Tidak dapat disangkal lagi bahwa
profesionalisme guru merupakan sebuah kebutuhan yang tidak dapat ditunda-tunda
lagi, seiring dengan semakin meningkatnya persaingan yang semakin ketat dalam
era globalisasi, terutama dalam bidang pendidikan. Salah satu upaya yang
dilakukan pemerintah untuk meningkatkan profesionalisme guru adalah melalui
sertifikasi yang merupakan sebuah proses ilmiah yang memerlukan
pertanggungjawaban moral dan akademis. Hal ini tersirat dalam UU Sistem
Pendidikan Nasional mewajibkan setiap tenaga pendidik harus memiliki kualifikasi
minimum dan sertifikasi sesuai dengan jenjang kewenangan mengajar yang
dimilikinya (Pasal 42). Sertifikasi dibutuhkan untuk mempertegas standar
kompetensi yang harus dimiliki para guru dan dosen sesuai dengan bidang
keilmuannya masing-masing.
B. Peran, Tugas dan Tanggung Jawab
Guru dalam Pendidikan
Kehadiran guru dalam proses belajar
mengajar masih tetap memegang peranan penting. Peranan guru dalam proses
tersebut belum dapat digantikan oleh alat-alat elektronik apapun, masih banyak
unsur-unsur manusiawi seperti sikap, sistem nilai, perasaan, motivasi, dan
hal-hal yang berkaitan dengan proses pembelajaran, tidak dapat dicapai melalui
alat-alat tersebut. Sedikitnya terdapat 19 peran guru dalam pendidikan, yaitu;
1) pendidik, 2) pengajar, 3) pembimbing, 4) pelatih, 5) penasehat, 6)
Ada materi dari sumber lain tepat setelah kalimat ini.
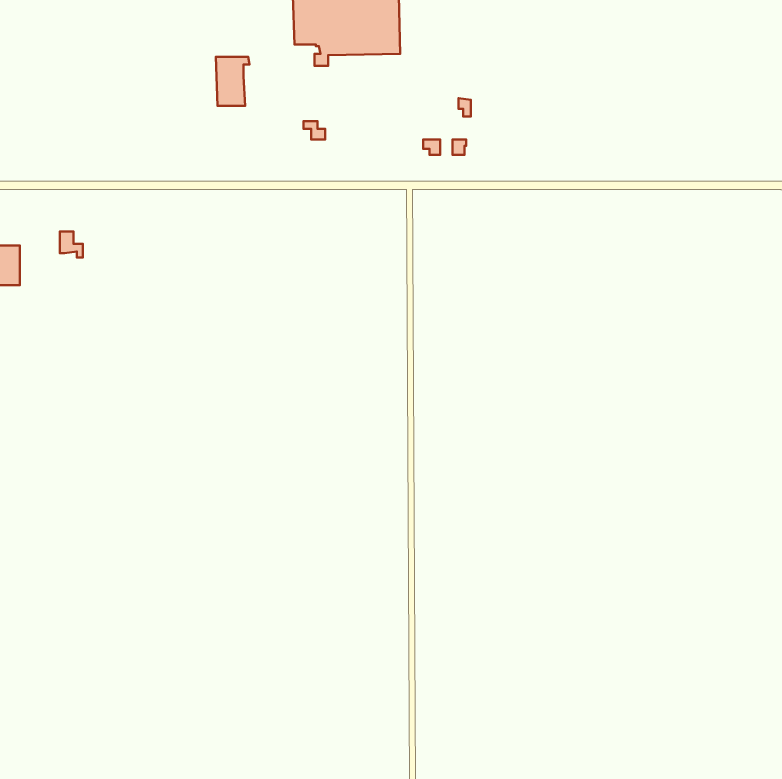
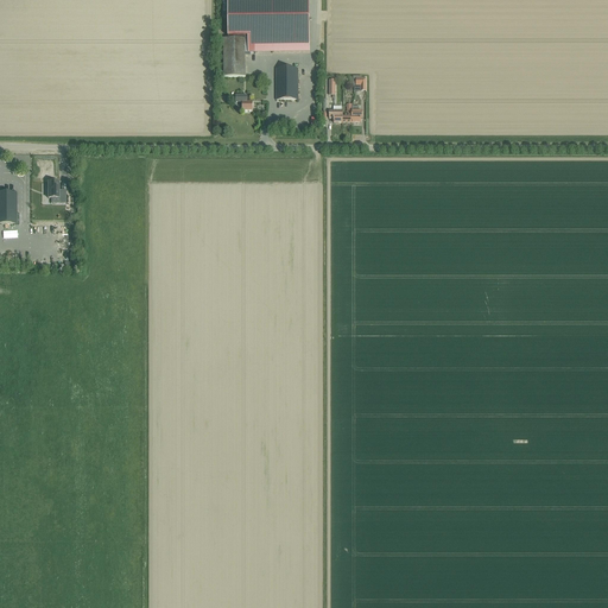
building: [216,57,250,106] -> [222,36,248,74]
building: none -> [276,66,297,97]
pembaharu, 7) model dan teladan, pribadi, 9) peneliti, 10) mendorong
kreativitas, 11) pembangkit pandangan, 12) pekerja rutin, 13) pemindah kemah,
14) pembawa cerita, 15) aktor, 16) emansipator, 17) evaluator, 18) penga-wet,
dan 19) kulminator. (Pullias dan Young, Manan, Yelon dan Weinstein dalam
Mulyadi (2005)). Peran-peran guru tersebut terangkum dalam tugas dan tanggung
jawabnya sebagai alat pendidikan, sebagamana menurut Amstrong bahwa terdapat
lima kategori tugas dan tanggung jawab profesi guru sebagai alat pendidikan,
yaitu; 1) tanggung jawab dalam pengajaran, 2) tanggung jawab dalam memberi
bimbingan, 3) tanggung jawab dalam mengembangkan kurikulum, 4) tanggung jawab
dalam mengembangkan profesi, dan 5) tanggung jawab dalam membina hubungan dalam
masyarakat.
Tanggung jawab dalam pengajaran
lebih menekankan tugas guru dalam merencana-kan dan melaksanakan pengajaran.
Dalam tugas ini, guru dituntut memiliki seperangkat pengetahuan dan keterampilan
teknis mengajar, selain menguasai ilmu atau bahan yang akan diajarkannya.
Tanggung jawab dalam memberi bimbingan menekankan pada tugas guru dalam memberi
bantuan kepada siswa dalam memecahkan masalah yang dihadapinya. Tugas ini
merupakan aspek mendidik sebab tidak hanya berkenaan dalam penyampaian ilmu
pengetahuan, tetapi juga menyangkut pengembangan kepribadian dan pembentukan
nilai-nilai pada siswa. Tanggung jawab mengembangkan kurikulum menekankan pada
tugas guru untuk selalu mencari ide baru dalam penyempurnaan metode pengajaran.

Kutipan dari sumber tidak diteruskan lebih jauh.